EDWARD C. HOUGH (Deceased January 24, 1959 at age 86) was introduced to the sporting goods industry in 1899, when he joined the Plymouth (Michigan) Iron Windmill Co. as a tester and packer of rifles. In 1894 the company was reorganized as the Daisy Manufacturing Co. When Hough first became involved with air rifles, he was aware of the potential of the product as a source of recreation for American youth. He also was aware of the dangers air rifles could present if used improperly.
Hough’s awareness paid off for America’s young sportsmen since a shooting education program was developed at Daisy under Hough’s guidance. This program led to similar nationwide programs with the Boy Scouts, Girl Scouts, 4-H, U.S. Jaycees and other groups. During his years at Daisy, Hough held several executive positions. His first was secretary – a post to which he was elected in 1894. In 1902 he was named Daisy’s treasurer, and in 1915 he was elected vice president and treasurer.
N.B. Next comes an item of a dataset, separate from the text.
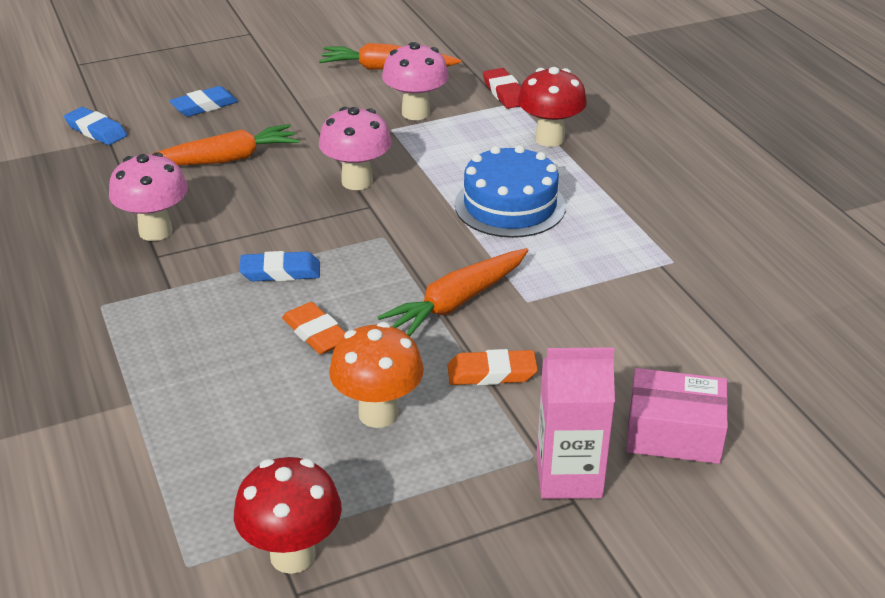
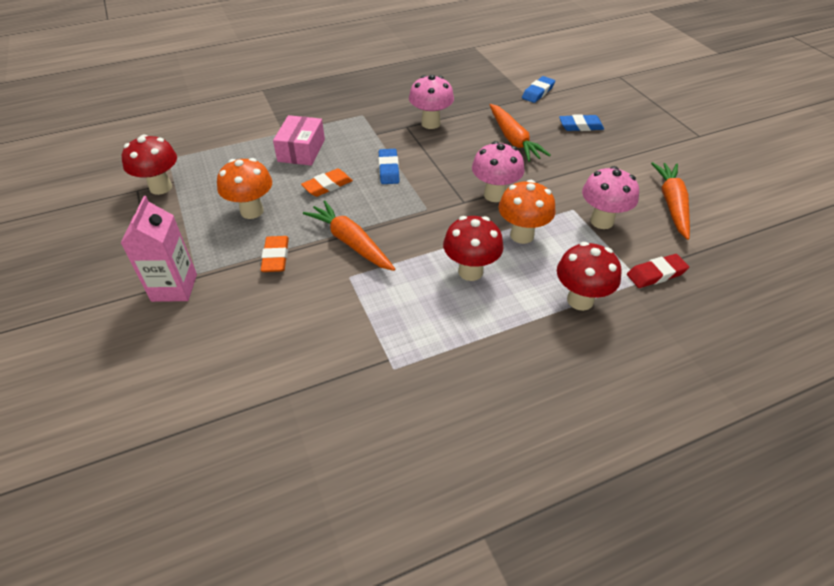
camera: 90 degrees right, 10 degrees up
blue eraser [169,86,238,117] -> blue eraser turned 60 degrees counterclockwise [559,114,604,131]
blue cake [455,145,566,238] -> red mushroom [443,216,504,281]
pink box [626,368,728,464] -> pink box moved to [273,115,325,166]
none -> orange mushroom [498,180,555,244]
Hough assumed the company’s presidency in 1956, succeeding Charles H. Bennett, and held that position until his death.
Born March 17, 1872, Hough was a lifetime resident of Plymouth. He married Louise Sheffield in October 1896, and raised a family with one son and two daughters. His son, Cass S., kept up the family tradition in the sporting goods industry by being elected president of Daisy and the Victor Recreation Products Group.
Hough’s wide-ranging business and civic interests led him to become founder and first president of the Plymouth Telephone Co. in 1901; an organizer and founder of Plymouth’s Mayflower Hotel; a member and one of the developers of the Meadowbrook Country Club in Detroit; and a member of the Plymouth City Council. He was also a member and former president of the Plymouth School Board; a charter member and second president of the Plymouth Rotary Club; a member of the Detroit Club; and a member of the Plymouth Rock Lodge AF & AM.
Please note: This biography was produced from the nominating materials in the candidate’s nominating year, so the information is not current.